→ **Task input**:
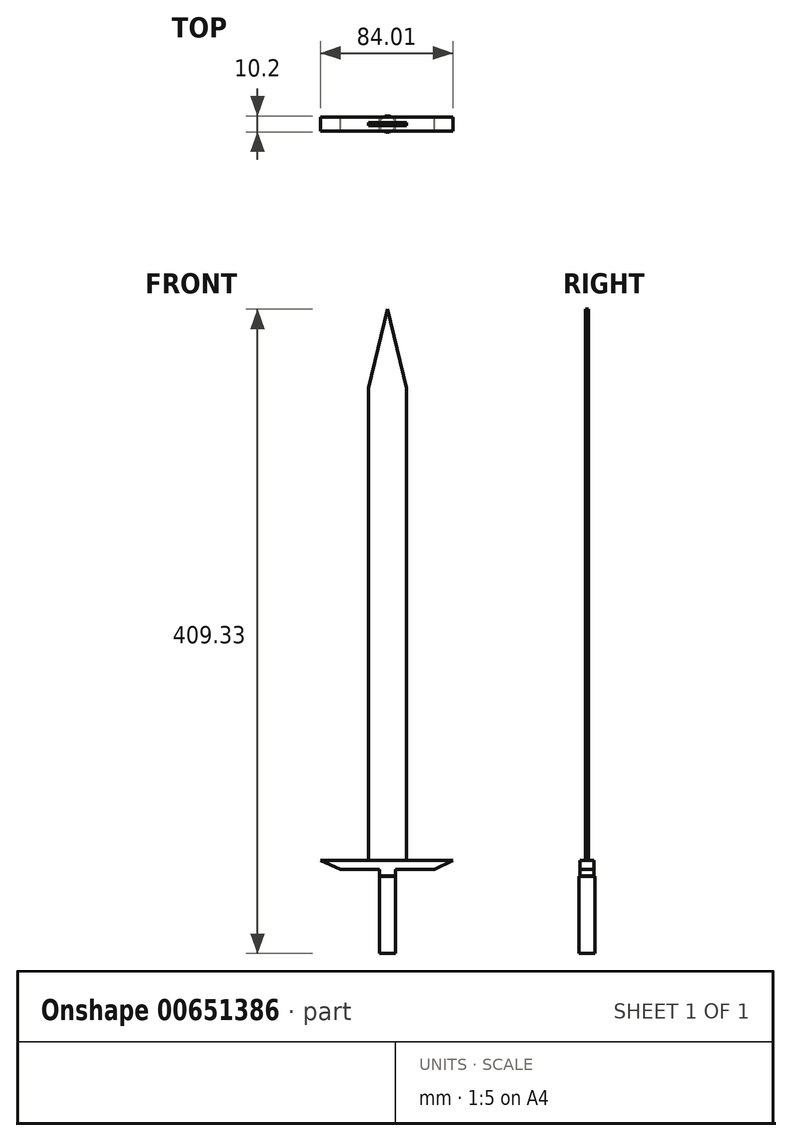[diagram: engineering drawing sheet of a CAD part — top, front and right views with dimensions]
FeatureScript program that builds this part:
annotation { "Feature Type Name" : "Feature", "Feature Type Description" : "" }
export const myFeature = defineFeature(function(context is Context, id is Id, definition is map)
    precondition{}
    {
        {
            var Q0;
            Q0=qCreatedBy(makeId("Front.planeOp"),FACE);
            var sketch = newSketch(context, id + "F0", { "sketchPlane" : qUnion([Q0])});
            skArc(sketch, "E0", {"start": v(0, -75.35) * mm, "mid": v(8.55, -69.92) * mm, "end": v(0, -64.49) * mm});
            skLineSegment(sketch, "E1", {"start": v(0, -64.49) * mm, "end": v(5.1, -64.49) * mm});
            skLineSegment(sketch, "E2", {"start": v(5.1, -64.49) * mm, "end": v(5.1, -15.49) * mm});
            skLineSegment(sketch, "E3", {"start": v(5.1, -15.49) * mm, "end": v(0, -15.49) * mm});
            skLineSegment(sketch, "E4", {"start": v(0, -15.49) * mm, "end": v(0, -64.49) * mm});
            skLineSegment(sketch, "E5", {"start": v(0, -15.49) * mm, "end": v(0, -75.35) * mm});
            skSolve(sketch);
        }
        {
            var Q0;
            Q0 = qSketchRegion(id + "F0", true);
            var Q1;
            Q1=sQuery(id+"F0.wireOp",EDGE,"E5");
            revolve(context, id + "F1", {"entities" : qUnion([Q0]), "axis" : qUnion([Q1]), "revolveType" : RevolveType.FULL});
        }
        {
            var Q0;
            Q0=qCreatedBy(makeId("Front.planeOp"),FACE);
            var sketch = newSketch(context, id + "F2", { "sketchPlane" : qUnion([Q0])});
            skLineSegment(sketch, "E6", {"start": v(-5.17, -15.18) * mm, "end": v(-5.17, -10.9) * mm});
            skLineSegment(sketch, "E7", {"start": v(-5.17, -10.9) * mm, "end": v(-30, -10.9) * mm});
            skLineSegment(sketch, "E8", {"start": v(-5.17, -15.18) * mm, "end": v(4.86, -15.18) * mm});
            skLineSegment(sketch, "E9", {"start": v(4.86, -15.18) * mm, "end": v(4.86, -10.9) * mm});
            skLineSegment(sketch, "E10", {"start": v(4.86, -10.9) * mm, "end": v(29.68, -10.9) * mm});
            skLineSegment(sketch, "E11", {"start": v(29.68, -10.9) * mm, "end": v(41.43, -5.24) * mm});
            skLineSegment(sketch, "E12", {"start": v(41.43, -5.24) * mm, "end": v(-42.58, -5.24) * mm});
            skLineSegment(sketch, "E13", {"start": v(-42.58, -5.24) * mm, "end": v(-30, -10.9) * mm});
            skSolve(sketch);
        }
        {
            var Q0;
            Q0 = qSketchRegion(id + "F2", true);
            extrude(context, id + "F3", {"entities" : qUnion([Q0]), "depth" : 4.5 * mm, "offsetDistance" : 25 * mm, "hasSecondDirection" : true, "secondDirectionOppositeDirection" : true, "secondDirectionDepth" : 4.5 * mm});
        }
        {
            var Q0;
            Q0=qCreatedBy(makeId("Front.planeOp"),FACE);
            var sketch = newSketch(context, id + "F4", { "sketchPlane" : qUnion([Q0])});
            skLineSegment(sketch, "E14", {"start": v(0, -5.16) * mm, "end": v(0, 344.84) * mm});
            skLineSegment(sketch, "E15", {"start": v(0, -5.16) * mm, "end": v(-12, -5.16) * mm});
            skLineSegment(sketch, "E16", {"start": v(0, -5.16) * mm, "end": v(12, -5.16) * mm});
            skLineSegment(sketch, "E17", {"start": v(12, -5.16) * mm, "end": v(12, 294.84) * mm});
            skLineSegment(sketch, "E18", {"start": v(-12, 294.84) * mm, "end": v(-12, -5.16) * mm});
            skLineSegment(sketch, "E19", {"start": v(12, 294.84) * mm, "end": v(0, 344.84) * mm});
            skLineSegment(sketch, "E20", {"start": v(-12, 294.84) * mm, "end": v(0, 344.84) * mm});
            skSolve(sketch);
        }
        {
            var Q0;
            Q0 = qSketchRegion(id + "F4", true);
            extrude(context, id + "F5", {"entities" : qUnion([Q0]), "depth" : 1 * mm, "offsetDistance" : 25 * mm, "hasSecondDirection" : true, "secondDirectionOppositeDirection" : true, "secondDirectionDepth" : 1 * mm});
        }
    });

---

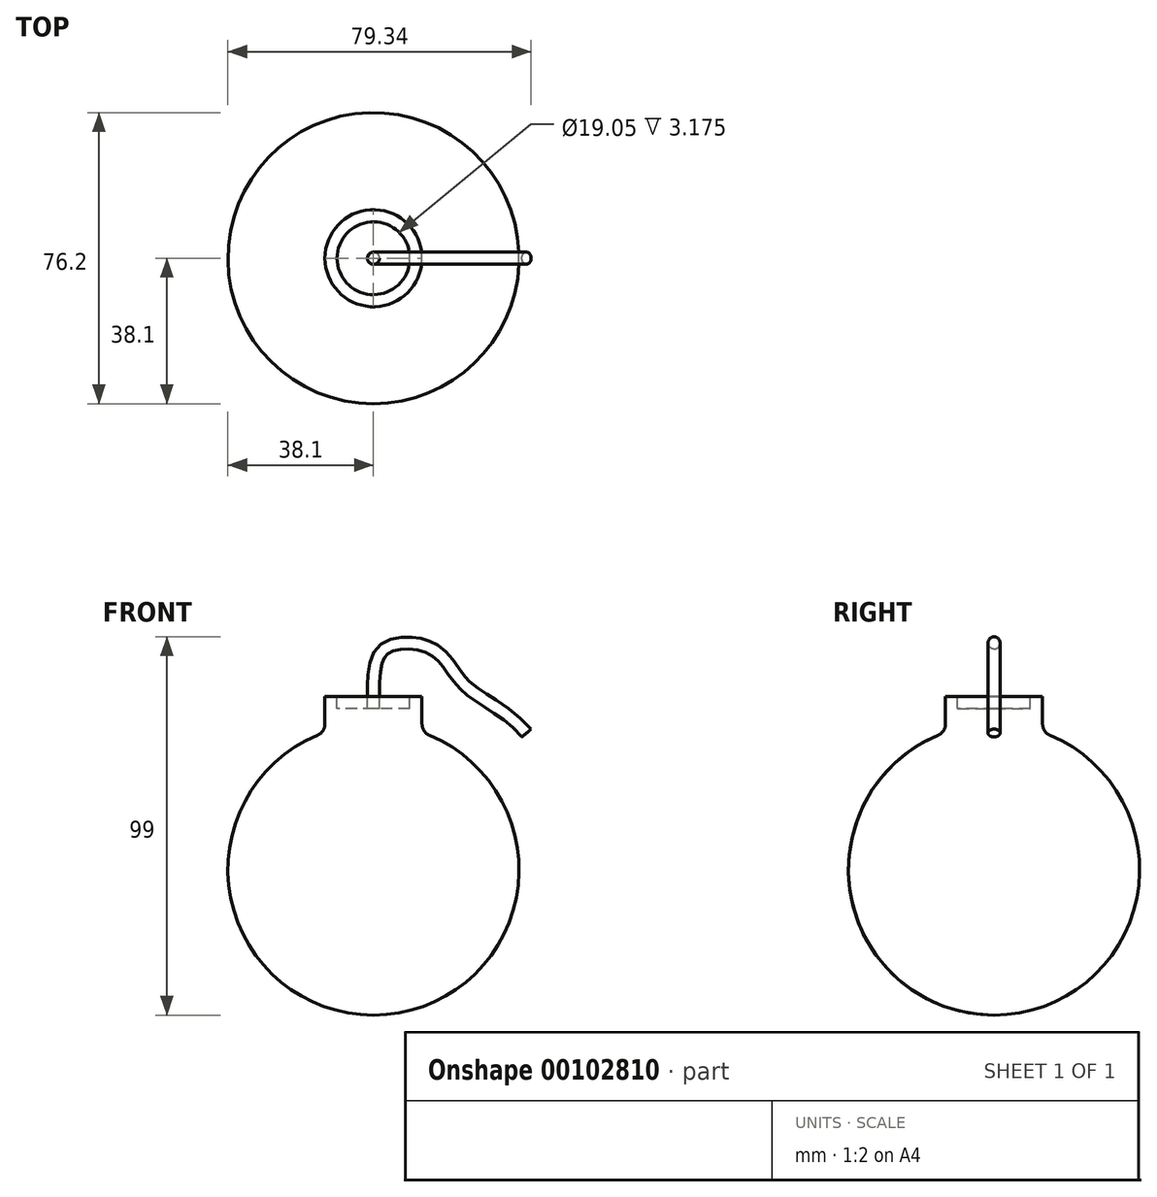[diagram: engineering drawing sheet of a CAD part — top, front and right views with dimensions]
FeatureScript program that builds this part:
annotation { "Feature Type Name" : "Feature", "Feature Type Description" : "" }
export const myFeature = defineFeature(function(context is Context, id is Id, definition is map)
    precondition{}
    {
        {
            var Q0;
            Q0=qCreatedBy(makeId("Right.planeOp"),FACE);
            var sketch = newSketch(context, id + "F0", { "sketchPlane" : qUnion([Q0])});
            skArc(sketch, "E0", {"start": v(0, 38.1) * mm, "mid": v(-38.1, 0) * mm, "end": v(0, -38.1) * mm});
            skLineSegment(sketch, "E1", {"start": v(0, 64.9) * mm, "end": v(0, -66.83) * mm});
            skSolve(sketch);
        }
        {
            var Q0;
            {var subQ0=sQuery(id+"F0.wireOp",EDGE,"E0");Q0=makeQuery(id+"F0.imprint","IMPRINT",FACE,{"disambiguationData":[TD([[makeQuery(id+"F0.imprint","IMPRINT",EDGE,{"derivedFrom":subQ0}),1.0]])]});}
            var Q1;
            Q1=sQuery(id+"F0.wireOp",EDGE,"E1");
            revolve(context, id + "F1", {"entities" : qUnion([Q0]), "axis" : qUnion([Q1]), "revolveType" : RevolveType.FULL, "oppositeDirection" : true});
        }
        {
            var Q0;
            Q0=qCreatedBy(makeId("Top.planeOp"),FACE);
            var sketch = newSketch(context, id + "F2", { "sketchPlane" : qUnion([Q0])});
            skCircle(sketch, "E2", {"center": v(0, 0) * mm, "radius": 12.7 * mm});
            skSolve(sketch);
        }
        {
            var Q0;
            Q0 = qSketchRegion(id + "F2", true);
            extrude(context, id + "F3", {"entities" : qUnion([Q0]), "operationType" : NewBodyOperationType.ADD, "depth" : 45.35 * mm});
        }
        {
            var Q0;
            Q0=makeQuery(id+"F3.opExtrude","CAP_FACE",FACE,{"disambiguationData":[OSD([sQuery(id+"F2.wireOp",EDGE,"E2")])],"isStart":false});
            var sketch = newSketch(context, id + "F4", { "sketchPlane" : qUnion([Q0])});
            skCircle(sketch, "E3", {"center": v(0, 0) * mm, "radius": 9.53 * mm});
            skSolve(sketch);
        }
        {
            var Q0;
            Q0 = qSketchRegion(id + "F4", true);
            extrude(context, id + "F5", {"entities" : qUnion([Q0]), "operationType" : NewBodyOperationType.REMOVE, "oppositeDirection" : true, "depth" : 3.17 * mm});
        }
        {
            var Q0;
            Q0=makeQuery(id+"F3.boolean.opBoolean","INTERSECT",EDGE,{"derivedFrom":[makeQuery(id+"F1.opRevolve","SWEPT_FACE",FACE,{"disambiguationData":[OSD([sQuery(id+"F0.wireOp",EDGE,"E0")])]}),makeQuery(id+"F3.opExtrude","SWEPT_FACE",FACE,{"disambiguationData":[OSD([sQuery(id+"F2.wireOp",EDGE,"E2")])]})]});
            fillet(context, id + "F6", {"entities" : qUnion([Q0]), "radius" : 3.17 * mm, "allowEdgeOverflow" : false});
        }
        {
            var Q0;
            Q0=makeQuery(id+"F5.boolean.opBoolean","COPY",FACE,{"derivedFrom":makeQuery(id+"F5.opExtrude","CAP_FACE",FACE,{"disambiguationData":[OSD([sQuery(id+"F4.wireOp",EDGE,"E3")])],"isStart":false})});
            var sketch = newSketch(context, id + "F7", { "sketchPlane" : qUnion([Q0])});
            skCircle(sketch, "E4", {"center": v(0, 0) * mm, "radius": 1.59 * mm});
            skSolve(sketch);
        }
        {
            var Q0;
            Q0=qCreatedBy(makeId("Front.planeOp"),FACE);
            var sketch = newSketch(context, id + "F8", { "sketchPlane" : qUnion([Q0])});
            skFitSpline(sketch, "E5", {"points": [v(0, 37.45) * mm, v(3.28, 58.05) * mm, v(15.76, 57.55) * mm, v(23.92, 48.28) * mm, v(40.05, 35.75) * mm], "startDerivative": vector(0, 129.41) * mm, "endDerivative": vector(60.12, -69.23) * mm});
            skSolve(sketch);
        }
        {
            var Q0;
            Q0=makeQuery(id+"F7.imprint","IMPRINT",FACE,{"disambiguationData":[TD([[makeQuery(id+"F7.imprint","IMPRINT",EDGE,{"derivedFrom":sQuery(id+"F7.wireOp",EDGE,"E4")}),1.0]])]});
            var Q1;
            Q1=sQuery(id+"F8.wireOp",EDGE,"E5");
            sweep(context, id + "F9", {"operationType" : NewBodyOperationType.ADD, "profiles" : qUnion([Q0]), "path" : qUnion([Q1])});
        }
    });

→ **What is needed**: Which lines in the data above contain the string "secondDirectionDepth"? Gather every one of them and copy each line in full.

→ **Finished task**:
            extrude(context, id + "F3", {"entities" : qUnion([Q0]), "depth" : 4.5 * mm, "offsetDistance" : 25 * mm, "hasSecondDirection" : true, "secondDirectionOppositeDirection" : true, "secondDirectionDepth" : 4.5 * mm});
            extrude(context, id + "F5", {"entities" : qUnion([Q0]), "depth" : 1 * mm, "offsetDistance" : 25 * mm, "hasSecondDirection" : true, "secondDirectionOppositeDirection" : true, "secondDirectionDepth" : 1 * mm});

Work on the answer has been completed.